The sergeant, his eyes wide with fright and pain, nodded quickly, almost frantically.

He walked faster, then stopped outside a large oak door at the end of the hall. "In there," he said.

"You first."

The sergeant unlocked the door with a key from a ring on his belt, pushed open the door and stepped inside.

The room was just beginning to be lit by the first dim blush of the morning sun. Remo forced the pupils of his eyes to wide, and in the darkness, he could see four bunks. Each was occupied.

The four women in the beds were naked. They were tied with ropes, their arms up over their heads lashed to the bed posts. Their legs pulled wide apart and their ankles tied to the posts at the foot of the beds. Cloth gags were in their mouths.

In the faint glints of light from the window and from the hallway, their eyes sparkled as they watched Remo. They looked like animals peering from the dark ring around a campfire.
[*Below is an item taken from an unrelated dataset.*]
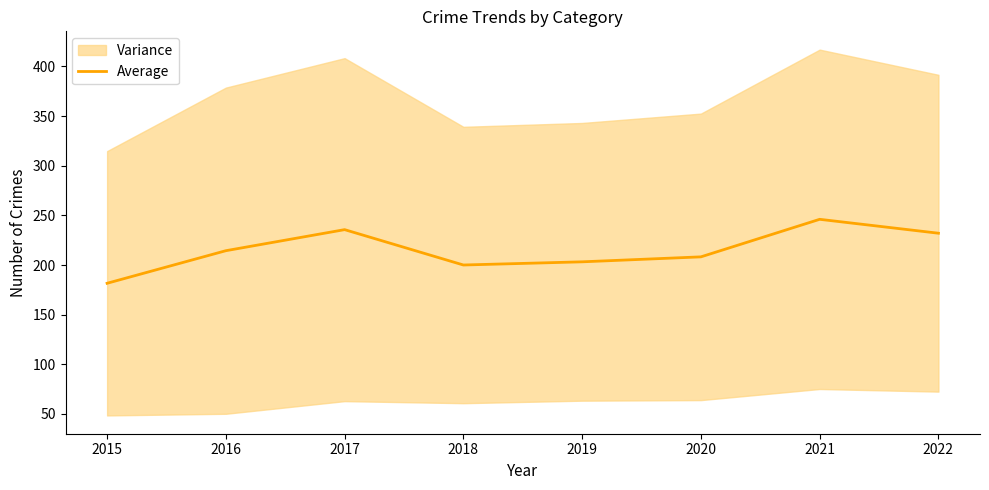

True or false: the data shows 123.5 at 2020.

False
The room smelled of excrement and sweat. Remo brushed past the sergeant and entered the room. The sergeant looked around but Chiun stood in the doorway behind him, blocking escape.

Remo took the gag from the girl in the nearest bunk and as he did leaned forward close enough to see her clearly. Her face was scarred and broken. One eye had been deformed from a badly healed beating. Her mouth was toothless.

Whip marks covered her naked front from her face to her ankles. Hard black cankers dotted her body where it had been used as an ashtray.

Remo released the gag and said, "Don't worry. We're friends. You're going to be all right now."

"Be all right," she repeated dully. She smiled suddenly, the toothless grimace of an old hag. Her eyes sparkled. "Treat you nice, mister. You like to whip me? I do everything if you whip me. Hard. You like hard? I like hard. Make me bleed, I treat you nice, mister. You like kiss me?" She puckered up her mouth and scroontched an imaginary kiss toward Remo.

He shook his head and backed away from her.

"Hee, hee, hee," the vision cackled. "I got money. I treat you right if you whip me hard. My family is rich. I pay. Just hit me, soldier boy."